Without knowing the mineralogy it’s difficult to define what ore grade for gallium even is. US Critical Materials claims extraction is profitable at 50 ppm Ga; cutoff grade at Cordero was 30 ppm. These may not hold true elsewhere.
Another issue with many of these potential gallium deposits is that most of their value would still come from other commodities, mainly REEs. As long as gallium remains a byproduct they won’t necessarily ensure a stable supply.
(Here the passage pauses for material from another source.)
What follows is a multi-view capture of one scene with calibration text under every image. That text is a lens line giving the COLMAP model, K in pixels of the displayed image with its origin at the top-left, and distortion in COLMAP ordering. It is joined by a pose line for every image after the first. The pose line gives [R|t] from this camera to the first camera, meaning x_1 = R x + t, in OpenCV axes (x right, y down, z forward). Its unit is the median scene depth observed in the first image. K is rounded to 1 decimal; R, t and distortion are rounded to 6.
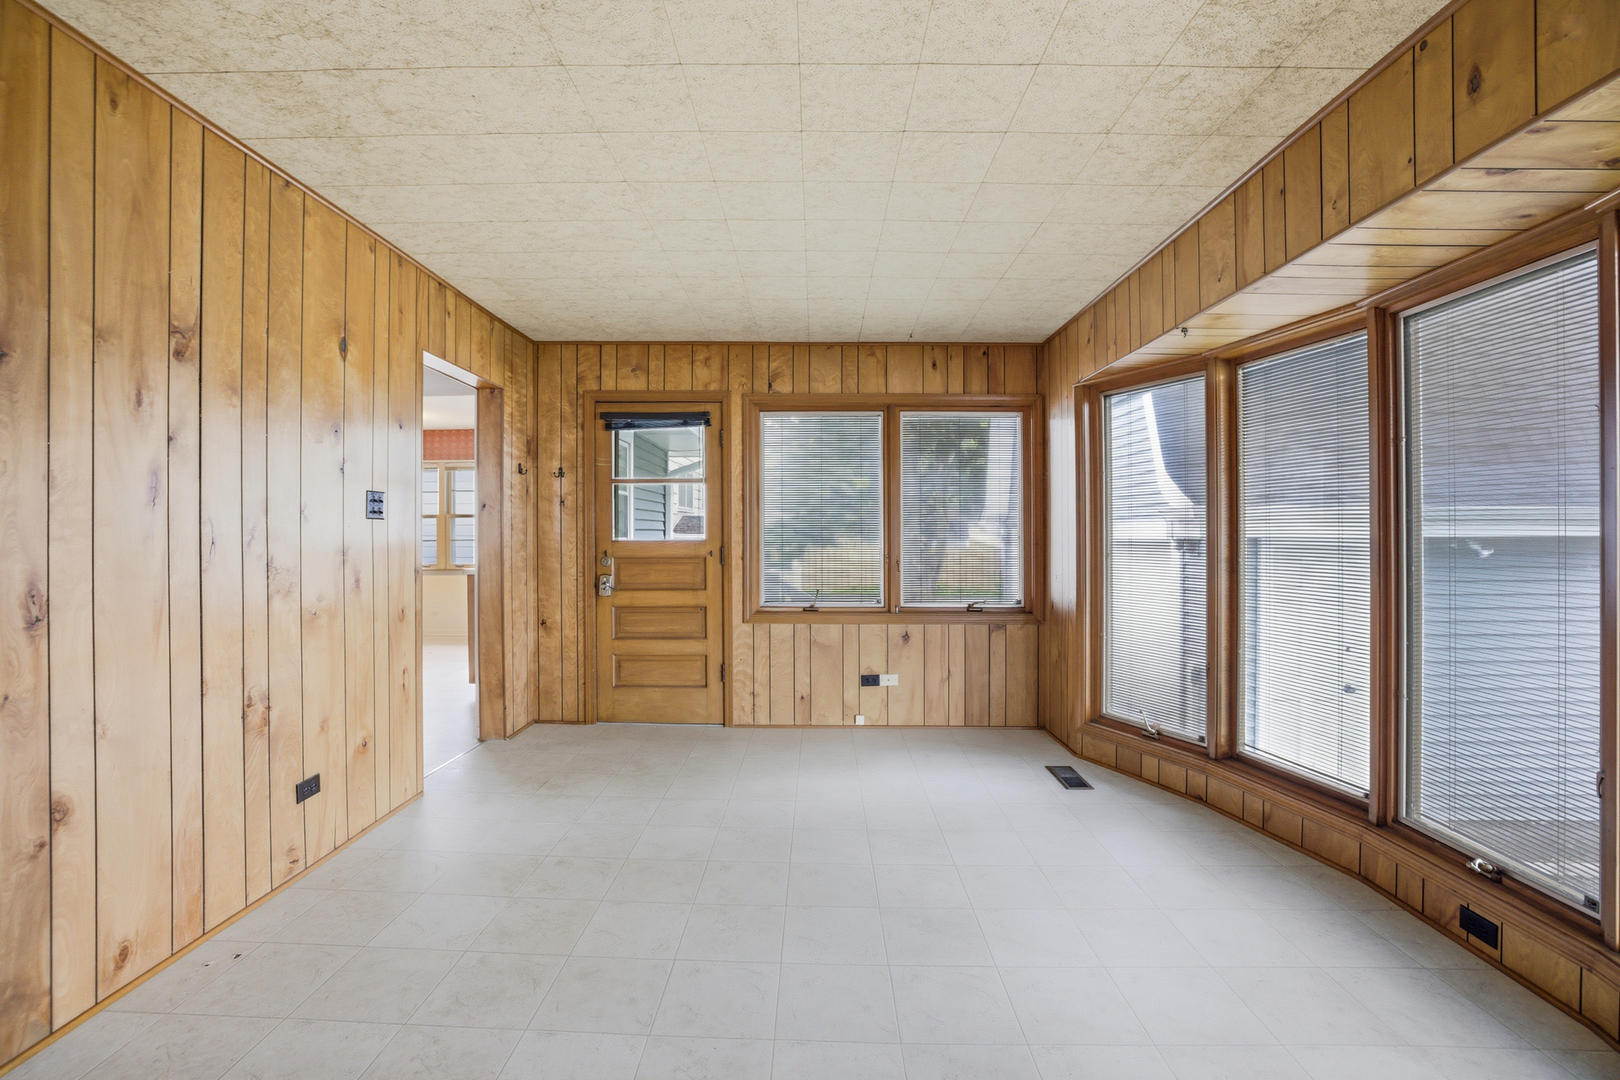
lens RADIAL K [[703.1, 0, 811.9], [0, 703.1, 534.4], [0, 0, 1]] dist [-0.002719, 0.000106]
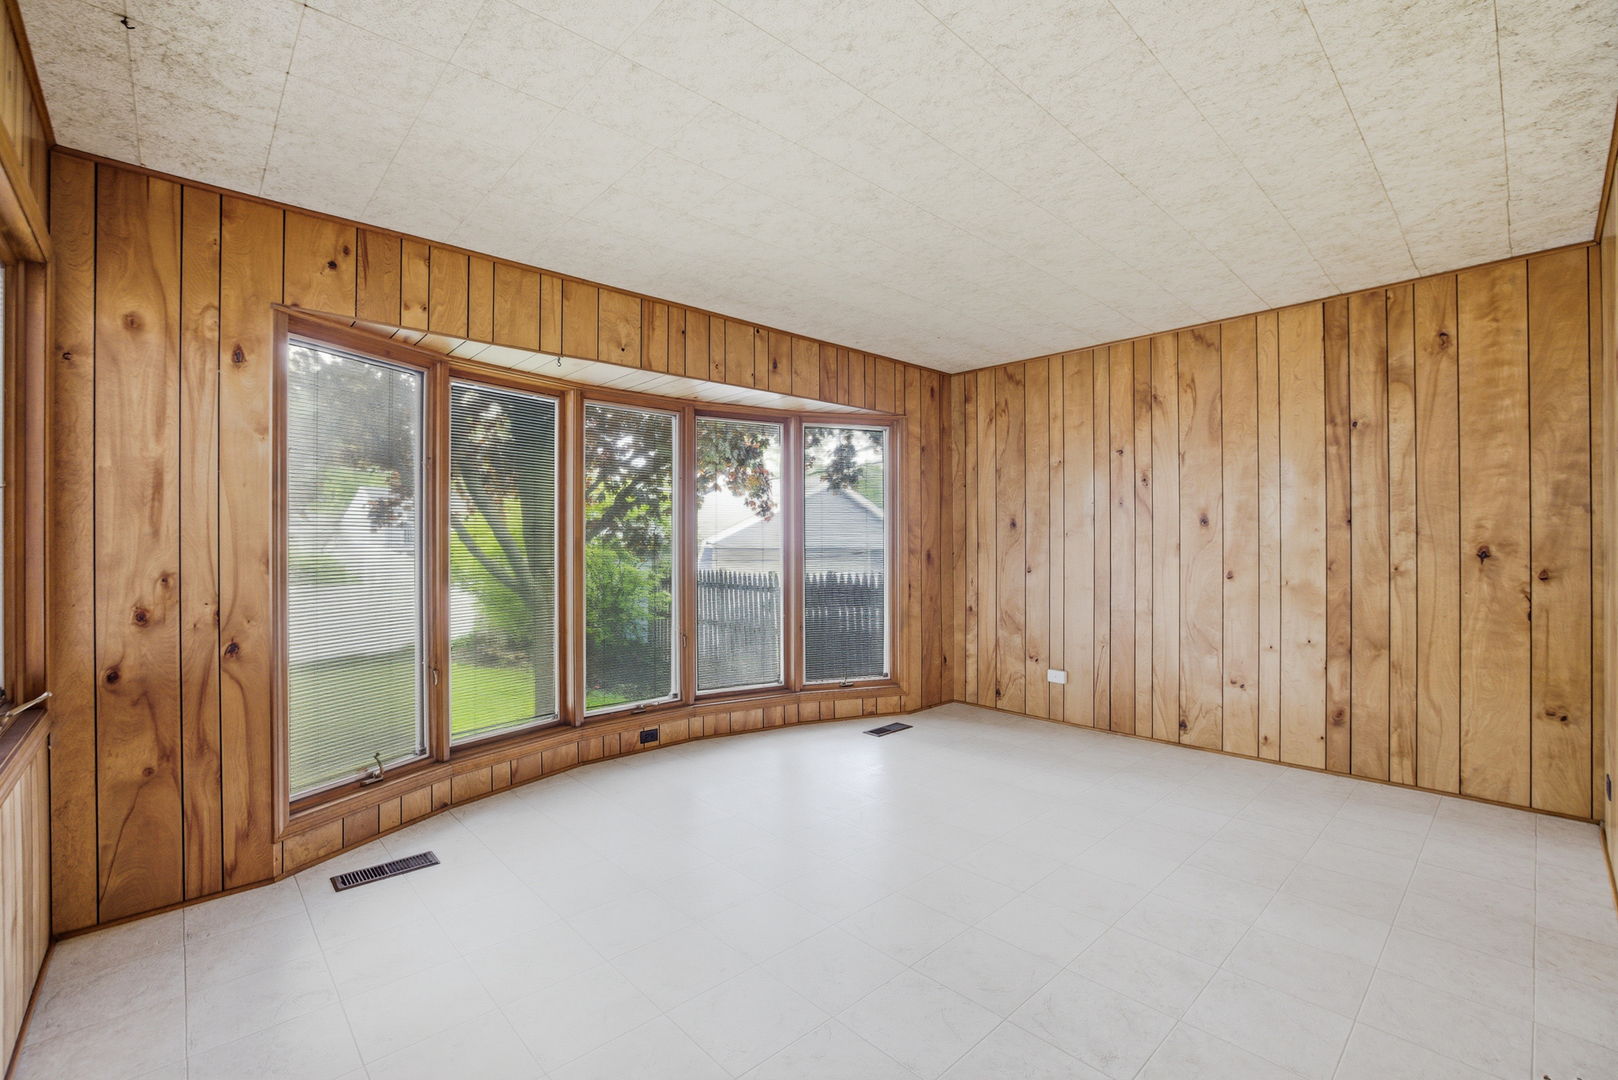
lens RADIAL K [[702.2, 0, 810.9], [0, 702.2, 534.4], [0, 0, 1]] dist [-0.002719, 0.000106]
pose [[-0.685690, 0.007886, 0.727851, -0.584797], [0.004851, 0.999969, -0.006264, 0.006599], [-0.727878, -0.000764, -0.685706, 1.483029]]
The price of gallium has experienced several sharp increases in recent years due to supply disruptions.
Investor Takeaways
Despite its obscurity, gallium is one of the most threatened critical elements. It is produced only as a byproduct of bauxite and, to a lesser extent zinc, mining, and has seen significant price fluctuations and recent rapid increases driven by geopolitical issues. While there are a number of promising gallium projects in North America, these are mostly at early stages, and significant knowledge gaps remain. Like many other critical elements, breaking China’s stranglehold on supply chains will require years of investments in understanding the geology, chemistry, and economics of extracting this rare resource.